Sie fing an zu reden und mit ihren Händen zu gestikulieren. Nach
einer Weile stand sie auf zwinkerte in die Kamera, schob den Stuhl
weg, damit die Kamera freie Sicht auf sie hatte, als sie sich mitten
im Zimmer hinstellte und einen Handstand machte. Dann kam sie wieder
näher heran und plapperte fröhlich. Und dann entfernte sie sich
wieder und machte einen Radschlag.
Die
Wohnungstür ging auf und eine Frauenstimme rief etwas und sie rief
zurück, plapperte wieder in die Kamera, zwinkerte und wieder rief
die Frauenstimme etwas. Sie verdrehte die Augen, lächelte, sagte
etwas und kicherte, dann verschwand sie für eine Minute. Als sie
zurück kam hatte sie zwei Zuckerstangen (oder so etwas in der Art)

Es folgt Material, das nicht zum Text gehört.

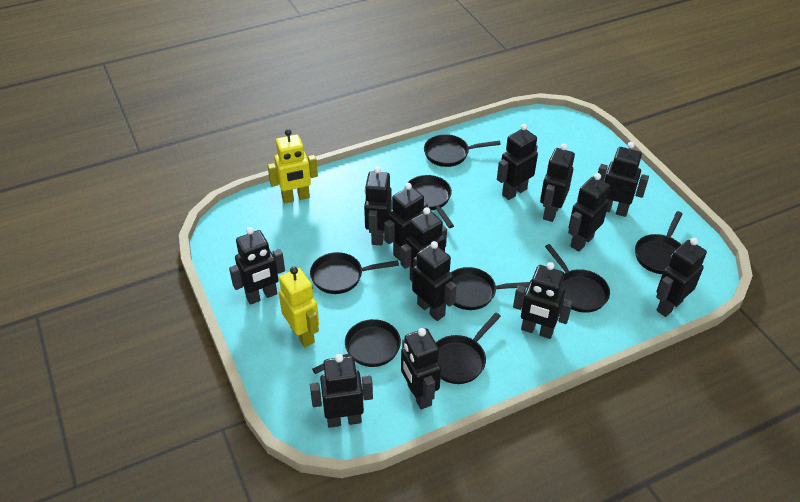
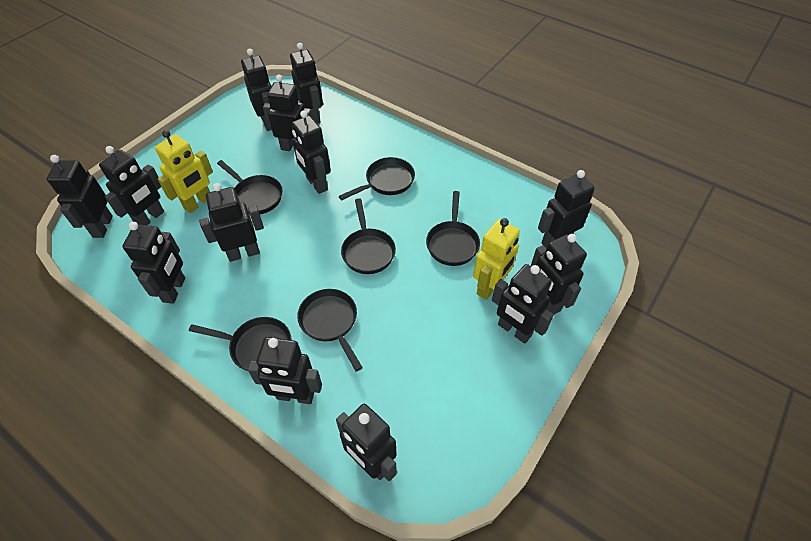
black pan: 8 -> 6

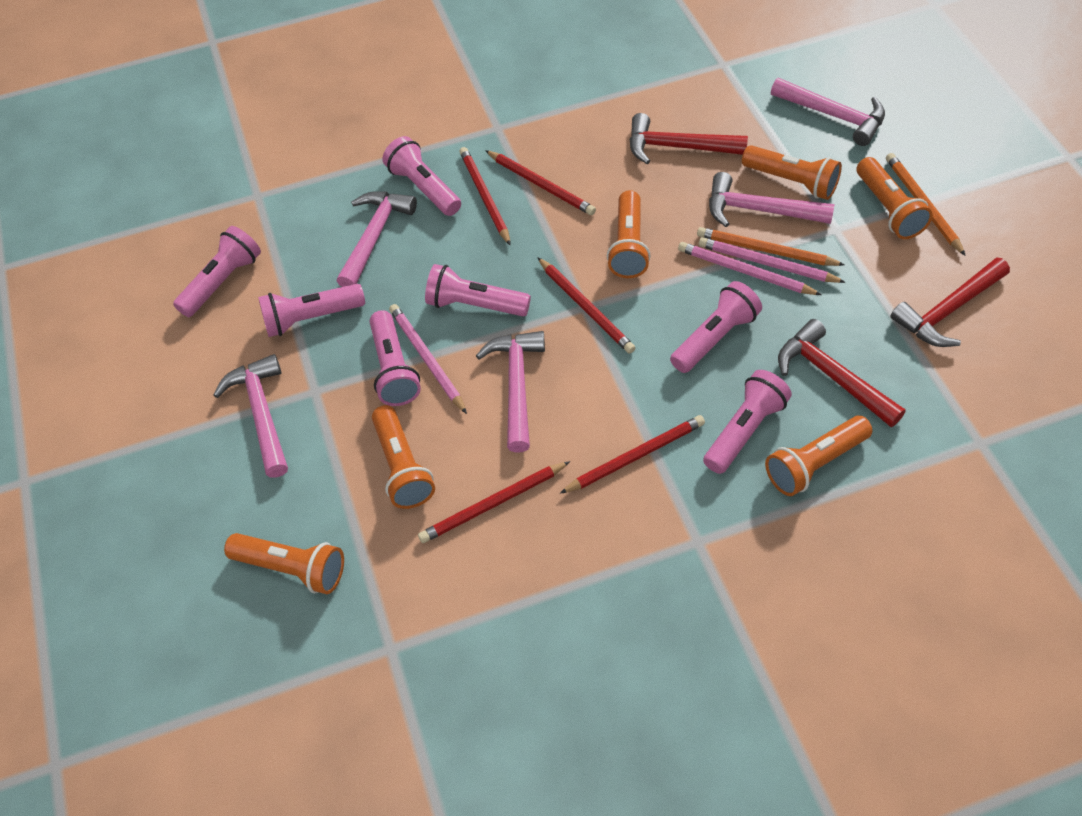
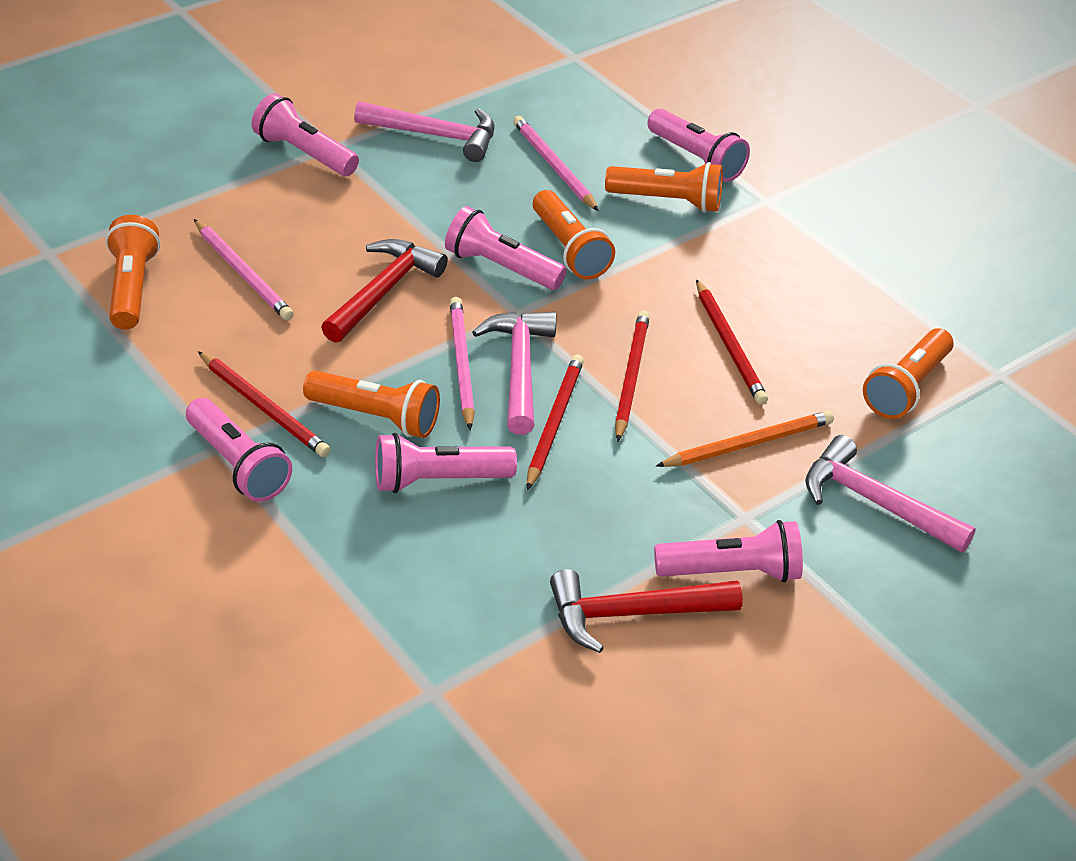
orange flashlight: 6 -> 5
orange pencil: 2 -> 1
pink flashlight: 7 -> 6
pink hammer: 5 -> 3
red hammer: 3 -> 2
red pencil: 5 -> 4

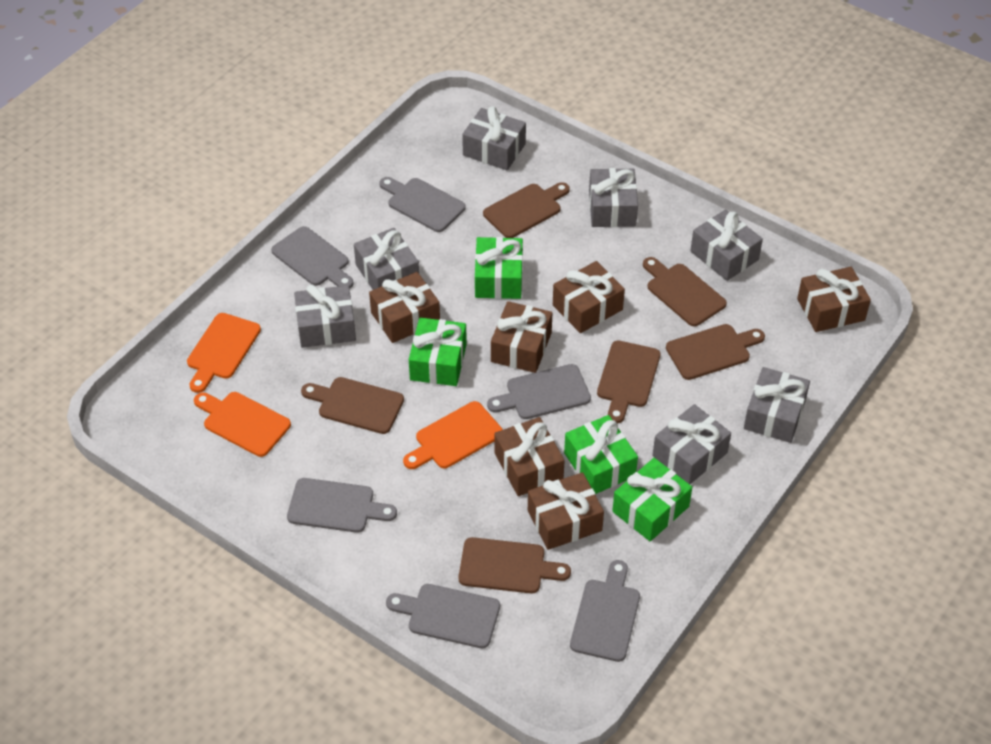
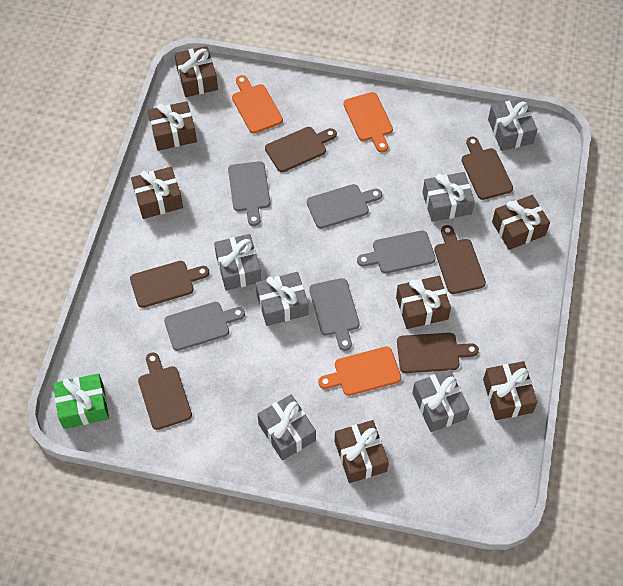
brown gift: 6 -> 7
green gift: 4 -> 1
grey cutting board: 6 -> 5
grey gift: 7 -> 6

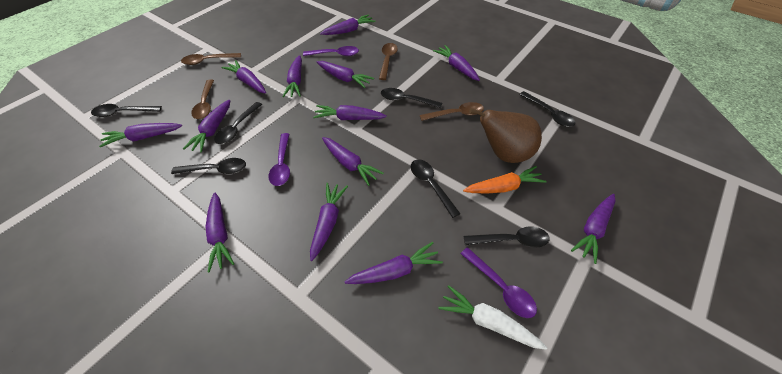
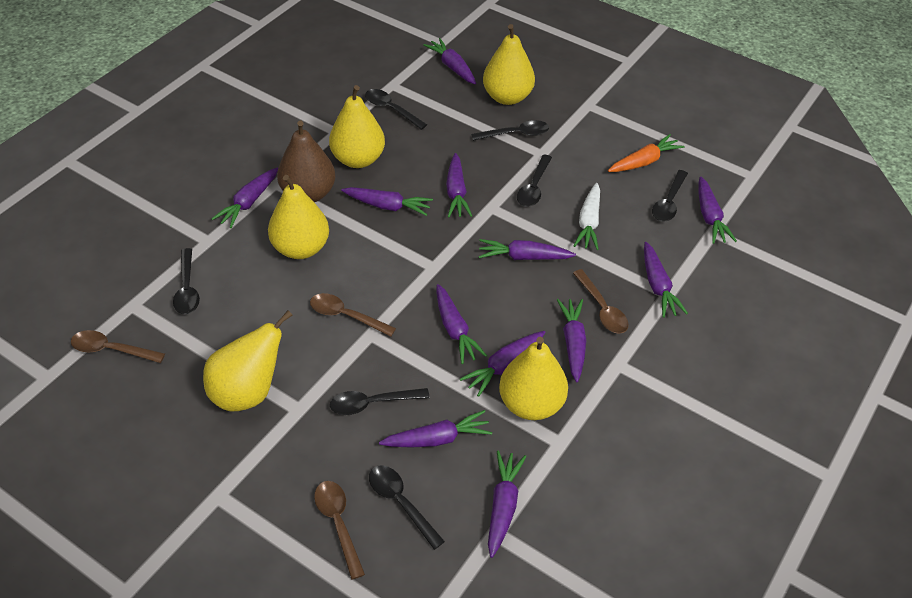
purple carrot: 13 -> 12
purple spoon: 3 -> 0
yellow pear: 0 -> 5

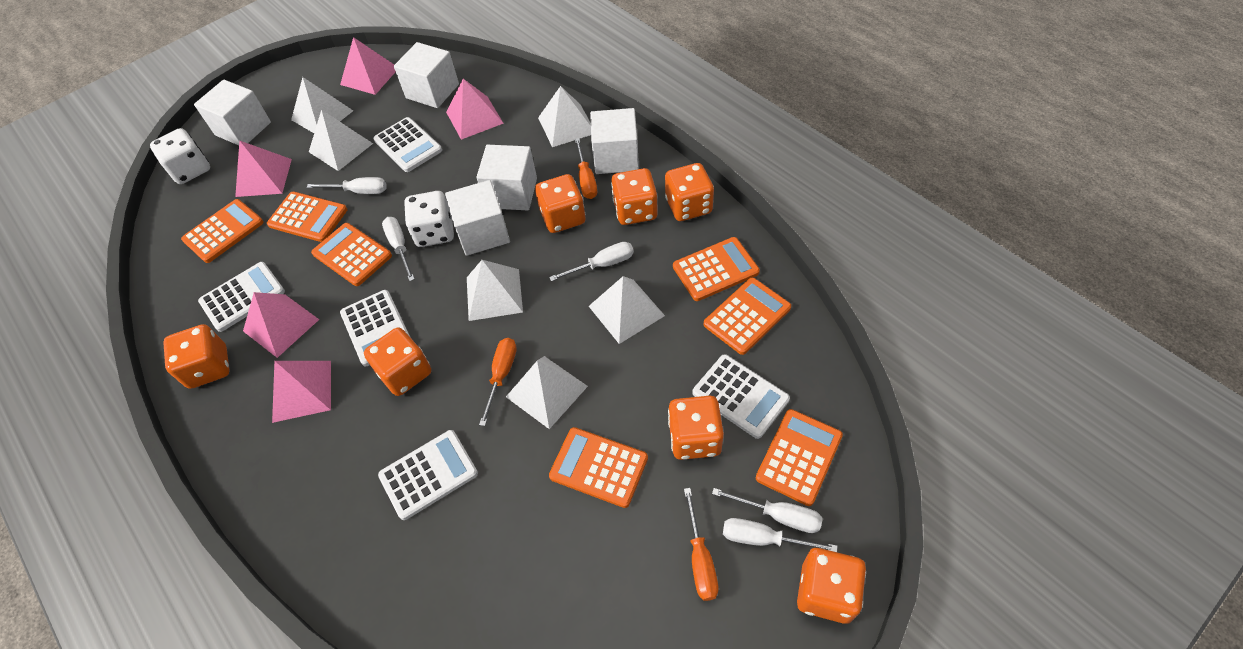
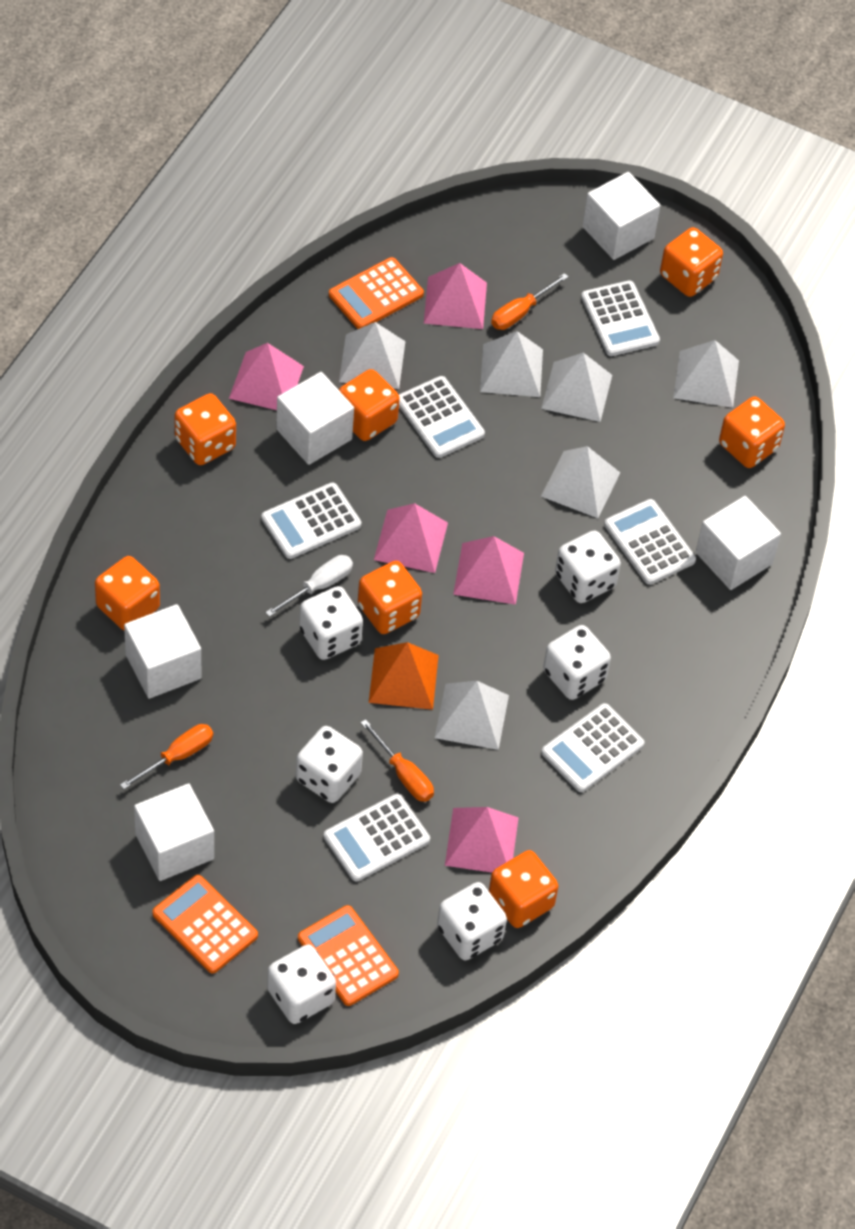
orange calculator: 7 -> 3
orange pyramid: 0 -> 1
white calculator: 5 -> 6
white dice: 2 -> 6
white screwdriver: 5 -> 1

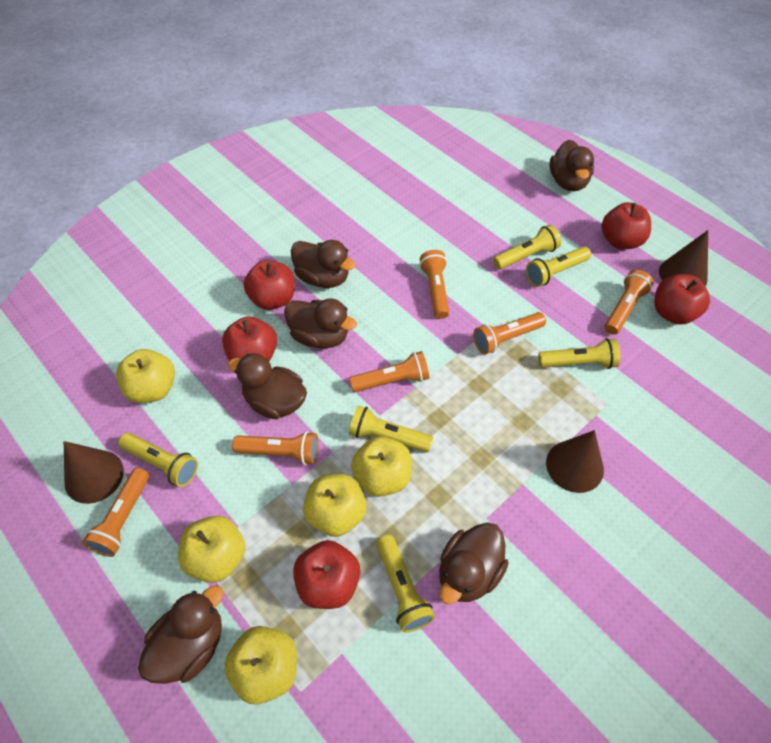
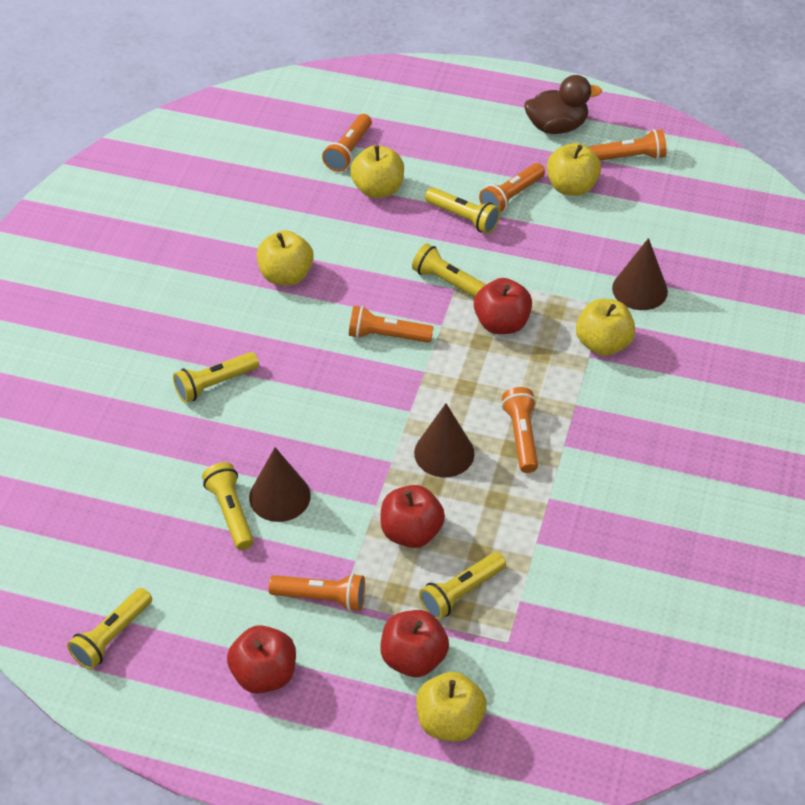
brown duck: 6 -> 1
red apple: 5 -> 4

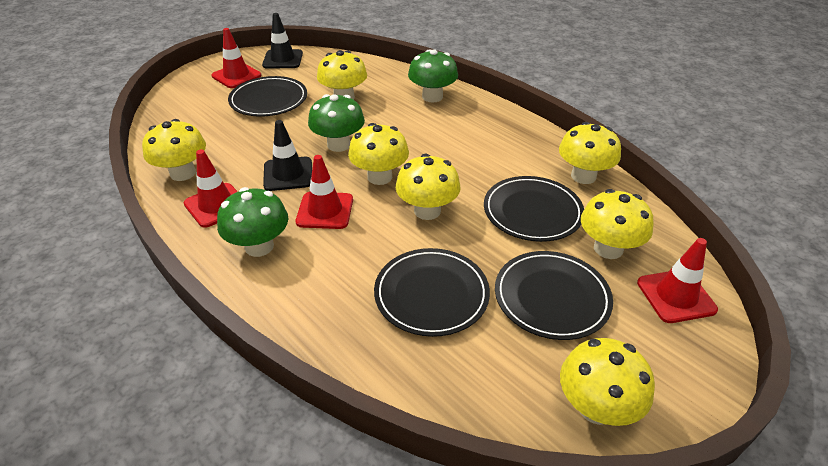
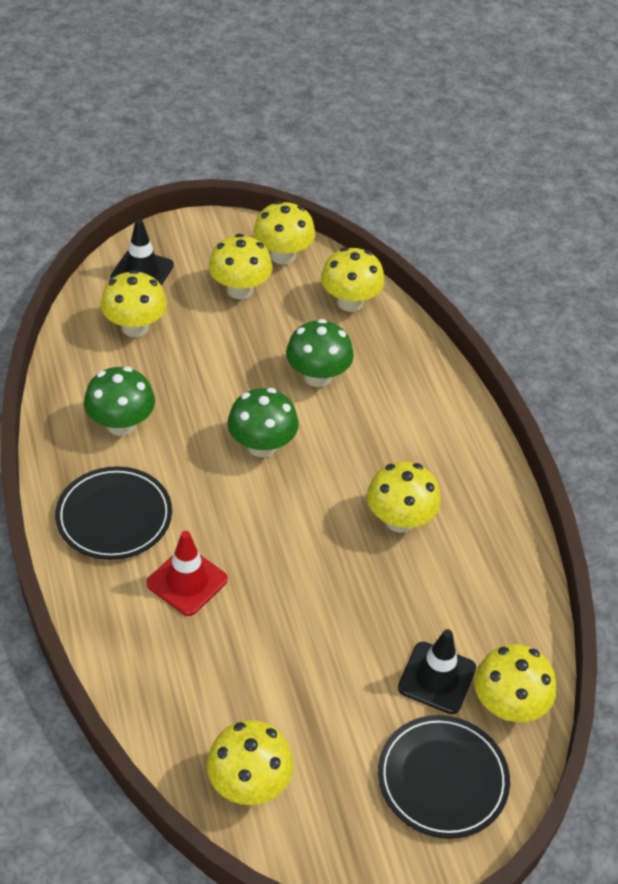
black plate: 4 -> 2
red traffic cone: 4 -> 1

in beiden Händen und tanzte damit wie ein Ninja mit zwei asiatischen
Schwertern. Wieder redete sie in die Kamera, sie schien etwas über
die Süßigkeiten zu erzählen und sie hatte viel zu sagen, selbst
über das durchsichtige Plastikpapier in das die beiden Stangen
eingepackt waren.
Norwegen.
Er wachte zum zweiten Mal auf, vorhin konnte er sich nicht dazu
bewegen aufzustehen. Er setzte sich im Bett auf. Sein Tablet-Computer
fiel von seiner Brust. Er machte ihn an und tippte das neueste Video
von Mikhailova an. Was sie sagte, wusste er nicht wirklich aber er
konnte es sich fast vorstellen. Sie machte einen Handstand, einen
Radschlag und dann kam sie mit Zuckerstangen (oder so etwas in der
Art) und tanzte. Diese Zuckerstangen gab es hier nicht.
Er
stand mit dem Tablet in den Händen auf und ging blind durch den
Flur, seine Augen unentwegt auf das Display gerichtet. Im Badezimmer
stellte er sich vor den Spiegel. Das Video war zu ende. Thumbs up!
Draußen
schien auch hier die Sonne. Häuserreihen bildeten mit ihren kurvigen
Straßen einen frischen Wohnpark. Niemand zu sehen.
Er
stellte seinen Tablet-Computer vor dem Spiegel auf, um mit der
internen Kamera ein Video aufzunehmen. Er begrüßte seine Fans im
Netz und erklärte einige Dinge. Er wusch sich vor laufender Kamera
sein Gesicht, zuerst mit Wasser, dann mit einer speziellen Seife (die
er vorher auch erklärte) und schließlich mit einem Wässerchen aus
einer Kristallflasche. Er puderte sich sein Gesicht, verwendete
Make-up, Eyeliner und plapperte während dessen sehr viel.
Ob
er sich später wieder abschminkte, bevor er das Haus verließ, würde
in seinem Video nicht mehr zu sehen sein aber wahrscheinlich verließ
er das Haus ohnehin nicht. Es war Wochenende.
Frankreich.
Sie tippte das Video von Hedge Hog an. Er grüßte und sie grüßte
sehr glücklich zurück, dabei konnte er sie gar nicht hören, es war
ja nur eine Aufnahme. Sie küsste immer wieder ihren Tablet, wenn er
direkt in die Kamera blickte. Nachdem das Video zu ende war lud sie
es herunter, um es anschließend auf ihrem eigenen Account zu
veröffentlichen, auf dem bereits all seine anderen Videos zu sehen
waren neben Videos von Menschen aus aller Welt, Menschen die sie
liebte, mal geliebt hatte oder immer mal wieder liebte.
Japan.
Er untersuchte das Video-Portal-Profil, manchmal waren auch E-Mail
Adressen zu finden, Links zu anderen Account auf denen Links zu
anderen Accounts zu finden waren auf denen Links zu Freunden waren.
Er kannte manchmal Menschen die auf der anderen Seite der Welt lebten
besser, als seine eigenen Kinder.
Die
Wohnung wurde ihm manchmal zu eng obwohl sie für tokioter
Verhältnisse relativ groß war. Draußen regnete es. Er wusste nicht
welche Stadt in der Vergangenheit nicht japanische Hauptstadt gewesen
ist und der Mann im Fernsehen in einer Quizsendung auch nicht.